Drupal will have an install system (and some other goods)
Drupal has been criticized a lot for being "hard to install". As far back as the beginning of 2004, Adrian Rossouw began to work on the installer system (see Install system - requirements and Drupal install system) and after a lot of work by the fine CivicSpaceLabs folks (Kieran Lal, Jeremy Andrews, Nedjo Rogers, Angie Byron and others), Karoly Negyesi took over the patch this June. A month of further development (with quite some help from Jeff Eaton and, again, lots others), saw Steven Wittens taking the torch on July 12 and finally, on July 13, the biggest and most often requested improvement to Drupal core got committed!

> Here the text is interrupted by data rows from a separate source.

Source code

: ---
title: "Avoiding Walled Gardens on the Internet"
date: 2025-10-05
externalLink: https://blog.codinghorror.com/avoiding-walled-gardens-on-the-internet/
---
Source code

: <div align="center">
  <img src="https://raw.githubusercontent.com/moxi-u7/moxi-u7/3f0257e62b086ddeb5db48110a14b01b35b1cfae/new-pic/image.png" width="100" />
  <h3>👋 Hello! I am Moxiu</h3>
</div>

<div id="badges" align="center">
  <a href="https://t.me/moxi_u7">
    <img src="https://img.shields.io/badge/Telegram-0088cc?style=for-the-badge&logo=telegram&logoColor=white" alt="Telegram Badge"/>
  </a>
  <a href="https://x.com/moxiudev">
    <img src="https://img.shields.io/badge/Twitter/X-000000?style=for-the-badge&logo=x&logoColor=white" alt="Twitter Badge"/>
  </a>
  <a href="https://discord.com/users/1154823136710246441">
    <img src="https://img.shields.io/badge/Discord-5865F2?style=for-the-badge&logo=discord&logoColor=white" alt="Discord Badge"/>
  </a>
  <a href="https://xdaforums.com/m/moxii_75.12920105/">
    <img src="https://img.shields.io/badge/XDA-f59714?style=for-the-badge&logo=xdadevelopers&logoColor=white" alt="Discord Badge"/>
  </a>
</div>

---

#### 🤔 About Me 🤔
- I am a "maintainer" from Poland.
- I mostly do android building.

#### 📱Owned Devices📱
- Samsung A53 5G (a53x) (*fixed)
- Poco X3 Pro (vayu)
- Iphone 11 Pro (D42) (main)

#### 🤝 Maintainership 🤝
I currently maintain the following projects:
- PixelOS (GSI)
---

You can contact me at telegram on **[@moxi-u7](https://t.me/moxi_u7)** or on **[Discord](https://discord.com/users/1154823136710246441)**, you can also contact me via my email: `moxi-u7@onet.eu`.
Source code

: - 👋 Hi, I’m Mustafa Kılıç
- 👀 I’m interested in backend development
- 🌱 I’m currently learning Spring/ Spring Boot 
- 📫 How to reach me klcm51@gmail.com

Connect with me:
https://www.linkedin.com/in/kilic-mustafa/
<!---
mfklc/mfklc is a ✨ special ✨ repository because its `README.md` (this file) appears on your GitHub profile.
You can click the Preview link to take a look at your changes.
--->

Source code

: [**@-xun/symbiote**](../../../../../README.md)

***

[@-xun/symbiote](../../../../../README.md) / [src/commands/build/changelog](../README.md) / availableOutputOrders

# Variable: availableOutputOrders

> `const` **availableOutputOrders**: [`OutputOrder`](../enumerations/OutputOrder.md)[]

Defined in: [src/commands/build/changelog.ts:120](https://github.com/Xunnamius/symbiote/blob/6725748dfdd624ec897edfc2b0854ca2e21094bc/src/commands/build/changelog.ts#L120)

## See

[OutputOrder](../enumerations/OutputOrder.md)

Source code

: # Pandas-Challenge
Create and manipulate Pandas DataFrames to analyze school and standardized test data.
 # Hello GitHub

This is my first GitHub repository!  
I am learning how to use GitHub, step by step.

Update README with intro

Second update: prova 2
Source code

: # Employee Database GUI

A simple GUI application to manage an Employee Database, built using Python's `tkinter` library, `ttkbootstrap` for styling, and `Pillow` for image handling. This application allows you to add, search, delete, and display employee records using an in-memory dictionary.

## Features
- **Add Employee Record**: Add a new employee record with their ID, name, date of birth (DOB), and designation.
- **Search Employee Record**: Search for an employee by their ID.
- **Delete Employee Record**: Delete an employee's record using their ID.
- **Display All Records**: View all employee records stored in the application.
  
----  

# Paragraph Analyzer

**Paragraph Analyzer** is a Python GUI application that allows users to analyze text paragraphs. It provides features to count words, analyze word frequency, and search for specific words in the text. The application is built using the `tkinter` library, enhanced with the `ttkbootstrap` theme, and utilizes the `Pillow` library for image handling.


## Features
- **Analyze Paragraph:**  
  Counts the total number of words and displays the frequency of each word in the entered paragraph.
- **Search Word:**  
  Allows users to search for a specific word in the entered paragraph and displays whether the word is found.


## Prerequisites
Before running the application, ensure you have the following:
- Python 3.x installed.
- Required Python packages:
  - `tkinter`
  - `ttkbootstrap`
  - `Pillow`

However, this patch is more than just usability: it supports "install profiles" so that anyone can create a distribution out of Drupal core, contributed modules, and themes. This will begin a new era in Drupal's life. Without a doubt, there will be a Drupal for blogger distribution, and a forum distribution is already in the works. Also, new installations of Drupal will only contain database tables for the modules you've actually enabled.
But that's not the only thing the next version of Drupal will have:
- The
admin/settings
page has been reworked. - Each module has its own directory like those in the contributed modules repository. Already many have an
.install
file which contains the database script to load its tables. There are many plans on how to utilize this new directory structure, like having dependency metadata, individual help files for every module, splitting updrupal.css
, and more. - XML-RPC extensions (System.multiCall and System.methodSignature) now work.
- You can add roles when adding a user as an admin' no need for an additional "edit" step.
- Aggregator now uses RSS 2.0's
guid
if present to prevent duplicate posts being inserted. - Cache handling has been moved to its own file. A backend which would cache to files and another which would utilize memcached is in the works.
- As forms became highly customizable in 4.7 and links already in 4.8/5.0, so do become user emails now. You can use this to add a standard site footer to all outgoing emails, add special headers, or completely HTML-ize your messages.